The best type of sunscreen is the one that offers the benefits above. The type or brand you use is your choice. Sunscreen is available in lotions, creams, gels, ointments, wax sticks, and sprays. Just be aware that different sunscreens contain different ingredients. Avoid products that have ingredients that can irritate your skin.

Don’t rely on sunscreen alone

Using sunscreen when you are going out in the sun is important. But it is only one part of an overall plan to protect your skin from harmful UV rays. Other important ways to protect your skin include:

  • Seek shade when appropriate. Limit your sun exposure between 10 a.m. and 4 p.m., when UV rays are the strongest.
  • Wear a hat with a wide brim and tightly woven clothing that covers most of your skin, as well as sunglasses.
  • Don’t use tanning beds or sunlamps.

Will using sunscreen limit the amount of vitamin D I get?

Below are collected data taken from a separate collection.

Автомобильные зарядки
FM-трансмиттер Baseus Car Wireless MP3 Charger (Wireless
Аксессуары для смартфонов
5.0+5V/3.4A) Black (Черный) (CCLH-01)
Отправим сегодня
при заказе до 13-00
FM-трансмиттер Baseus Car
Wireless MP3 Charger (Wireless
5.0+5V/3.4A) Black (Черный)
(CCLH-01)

No, studies show that regular use of sunscreen is unlikely to decrease your skin’s production of vitamin D. Because the amount of vitamin D a person receives from the sun is inconsistent and increases the risk of skin cancer, the AAD recommends getting vitamin D from a healthy diet that includes foods naturally rich in vitamin D, foods and beverages fortified with vitamin D, and/or vitamin D supplements.

If you are concerned that you are not getting enough vitamin D, you should discuss your options for getting vitamin D with your doctor.